While this suited the Allies’ war ends, it also promised longer-term rewards for the British and the Soviets respectively; occupying the country would give each what they had long coveted in terms of political influence, economic resources and strategic value. Exciting opportunities had been thrown up by Hitler’s decision to turn on his former ally in Moscow.

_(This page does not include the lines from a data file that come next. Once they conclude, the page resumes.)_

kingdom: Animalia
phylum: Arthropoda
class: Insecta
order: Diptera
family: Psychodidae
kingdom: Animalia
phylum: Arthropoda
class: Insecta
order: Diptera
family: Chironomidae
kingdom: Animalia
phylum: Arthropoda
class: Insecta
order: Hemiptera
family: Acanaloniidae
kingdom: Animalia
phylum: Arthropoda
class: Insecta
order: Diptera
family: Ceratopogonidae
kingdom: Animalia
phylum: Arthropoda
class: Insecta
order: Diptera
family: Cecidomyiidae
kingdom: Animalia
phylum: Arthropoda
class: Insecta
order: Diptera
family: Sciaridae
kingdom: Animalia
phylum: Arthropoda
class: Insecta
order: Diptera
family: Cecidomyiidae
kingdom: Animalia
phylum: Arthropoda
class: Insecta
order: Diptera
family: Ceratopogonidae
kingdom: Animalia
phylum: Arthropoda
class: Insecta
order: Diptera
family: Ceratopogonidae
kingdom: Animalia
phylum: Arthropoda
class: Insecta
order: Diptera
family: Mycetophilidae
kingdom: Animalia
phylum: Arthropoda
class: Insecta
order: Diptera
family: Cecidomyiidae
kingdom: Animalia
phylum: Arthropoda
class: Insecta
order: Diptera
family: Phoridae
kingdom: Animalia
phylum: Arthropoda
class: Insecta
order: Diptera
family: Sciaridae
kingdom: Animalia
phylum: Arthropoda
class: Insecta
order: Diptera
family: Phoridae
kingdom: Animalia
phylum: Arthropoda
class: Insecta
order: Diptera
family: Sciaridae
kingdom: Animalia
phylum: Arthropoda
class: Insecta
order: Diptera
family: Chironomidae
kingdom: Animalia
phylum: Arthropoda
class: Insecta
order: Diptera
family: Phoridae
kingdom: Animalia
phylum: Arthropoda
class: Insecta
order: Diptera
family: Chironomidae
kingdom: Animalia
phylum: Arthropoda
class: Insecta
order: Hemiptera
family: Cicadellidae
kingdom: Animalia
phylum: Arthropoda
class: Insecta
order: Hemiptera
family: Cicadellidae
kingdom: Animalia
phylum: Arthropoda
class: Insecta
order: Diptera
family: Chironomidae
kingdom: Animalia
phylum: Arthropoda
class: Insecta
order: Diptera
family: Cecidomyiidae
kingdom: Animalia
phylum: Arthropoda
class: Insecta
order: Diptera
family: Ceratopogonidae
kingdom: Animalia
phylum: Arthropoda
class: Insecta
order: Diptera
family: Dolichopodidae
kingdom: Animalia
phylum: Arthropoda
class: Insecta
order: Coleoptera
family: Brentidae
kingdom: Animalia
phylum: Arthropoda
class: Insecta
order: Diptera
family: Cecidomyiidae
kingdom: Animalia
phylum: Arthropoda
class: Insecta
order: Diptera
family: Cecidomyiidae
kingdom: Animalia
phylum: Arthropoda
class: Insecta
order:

In July 1941, Teheran was occupied by British troops, who were soon joined by Soviet soldiers. Differences were put to one side in order to promote mutual interests in a region of profound strategic and economic importance. There was much celebration when British and Soviet troops met at Qazvin, in the north of the coun
try, where they swapped stories and cigarettes. The foreign correspondents who met up with the Soviet army soon found themselves being treated to vodka and toasting the alliance by drinking to the health of Stalin, then Churchill, then Molotov, then Roosevelt, and then the same again in the same order. ‘At the end of thirty toasts in neat vodka,’ wrote one American journalist who was present, ‘half the correspondents were under the table. The Russians continued drinking.’40
When the Shah dithered over issuing an ultimatum to expel German citizens with immediate effect, the British began to broadcast reports over the radio on the new BBC Persian Radio Service that (falsely) accused the Shah of removing the crown jewels from the capital, of using forced labour in his own business interests and of using Teheran’s water supply to irrigate his private gardens – criticisms that already circulated widely according to Reader Bullard in his memoirs.41
The Shah prevaricated in the face of British demands, complaining to President Roosevelt about ‘acts of aggression’ and decrying the threat to ‘international justice and the right of peoples to liberty’. This was all very well, replied the President, but the Shah should bear in mind that ‘it is certain that movements of conquest by Germany will continue and will extend beyond Europe to Asia, Africa and even the Americas’. Persia, in other words, was dicing with disaster by contemplating good relations with Hitler.42 In the end, the British took matters into their own hands and forced the abdication of Reza Khan, who was by now considered a liability, and his replacement by his son, Mohammed Reza, an immaculately turned-out playboy with a love for French crime novels, fast cars and even faster women.43
To many Iranians, such outside interference was intolerable. In November 1941, mobs were gathering to shout ‘Long Live Hitler!’ and ‘Down with the Russians and the British!’, to show their disgust for how the fate of the country was being decided by soldiers who were seen as an occupying force.44 This was not Iran’s war; the disputes and military conflict of the Second World War had nothing to do with inhabitants of towns like Teheran and Isfahan, who looked on agog as their country was caught up in the struggle between European powers. These views counted for nothing.